**TASK OBJECTIVE**: Only the lines from the start of the material through the line containing "Eaton Corp. plc, 30-9-2022: 4.64 -> 4.61" are to be extracted, exactly as they appear.

**SUPPLIED DATA**:
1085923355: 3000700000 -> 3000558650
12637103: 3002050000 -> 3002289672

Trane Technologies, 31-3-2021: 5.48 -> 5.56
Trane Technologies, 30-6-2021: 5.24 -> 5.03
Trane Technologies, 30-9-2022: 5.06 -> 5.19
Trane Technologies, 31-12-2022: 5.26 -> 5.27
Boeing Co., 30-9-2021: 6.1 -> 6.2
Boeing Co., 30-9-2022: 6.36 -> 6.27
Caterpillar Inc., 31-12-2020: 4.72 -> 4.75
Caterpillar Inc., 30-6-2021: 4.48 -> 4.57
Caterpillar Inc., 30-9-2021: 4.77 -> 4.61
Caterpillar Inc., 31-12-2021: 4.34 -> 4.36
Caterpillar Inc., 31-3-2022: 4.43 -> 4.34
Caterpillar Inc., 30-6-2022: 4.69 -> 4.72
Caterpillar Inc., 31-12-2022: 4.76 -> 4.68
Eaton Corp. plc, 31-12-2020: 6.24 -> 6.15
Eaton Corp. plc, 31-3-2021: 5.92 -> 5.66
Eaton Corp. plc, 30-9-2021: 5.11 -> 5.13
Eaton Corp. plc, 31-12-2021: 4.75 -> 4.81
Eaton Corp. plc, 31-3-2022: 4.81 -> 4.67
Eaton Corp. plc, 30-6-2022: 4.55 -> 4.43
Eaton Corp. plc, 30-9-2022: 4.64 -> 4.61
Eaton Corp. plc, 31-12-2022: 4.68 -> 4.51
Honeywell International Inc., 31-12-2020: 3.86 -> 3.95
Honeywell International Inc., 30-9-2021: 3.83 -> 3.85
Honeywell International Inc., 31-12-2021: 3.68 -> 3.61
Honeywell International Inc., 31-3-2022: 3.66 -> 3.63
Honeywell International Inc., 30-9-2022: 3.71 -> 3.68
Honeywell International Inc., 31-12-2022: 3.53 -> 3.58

**RESPONSE**:
1085923355: 3000700000 -> 3000558650
12637103: 3002050000 -> 3002289672

Trane Technologies, 31-3-2021: 5.48 -> 5.56
Trane Technologies, 30-6-2021: 5.24 -> 5.03
Trane Technologies, 30-9-2022: 5.06 -> 5.19
Trane Technologies, 31-12-2022: 5.26 -> 5.27
Boeing Co., 30-9-2021: 6.1 -> 6.2
Boeing Co., 30-9-2022: 6.36 -> 6.27
Caterpillar Inc., 31-12-2020: 4.72 -> 4.75
Caterpillar Inc., 30-6-2021: 4.48 -> 4.57
Caterpillar Inc., 30-9-2021: 4.77 -> 4.61
Caterpillar Inc., 31-12-2021: 4.34 -> 4.36
Caterpillar Inc., 31-3-2022: 4.43 -> 4.34
Caterpillar Inc., 30-6-2022: 4.69 -> 4.72
Caterpillar Inc., 31-12-2022: 4.76 -> 4.68
Eaton Corp. plc, 31-12-2020: 6.24 -> 6.15
Eaton Corp. plc, 31-3-2021: 5.92 -> 5.66
Eaton Corp. plc, 30-9-2021: 5.11 -> 5.13
Eaton Corp. plc, 31-12-2021: 4.75 -> 4.81
Eaton Corp. plc, 31-3-2022: 4.81 -> 4.67
Eaton Corp. plc, 30-6-2022: 4.55 -> 4.43
Eaton Corp. plc, 30-9-2022: 4.64 -> 4.61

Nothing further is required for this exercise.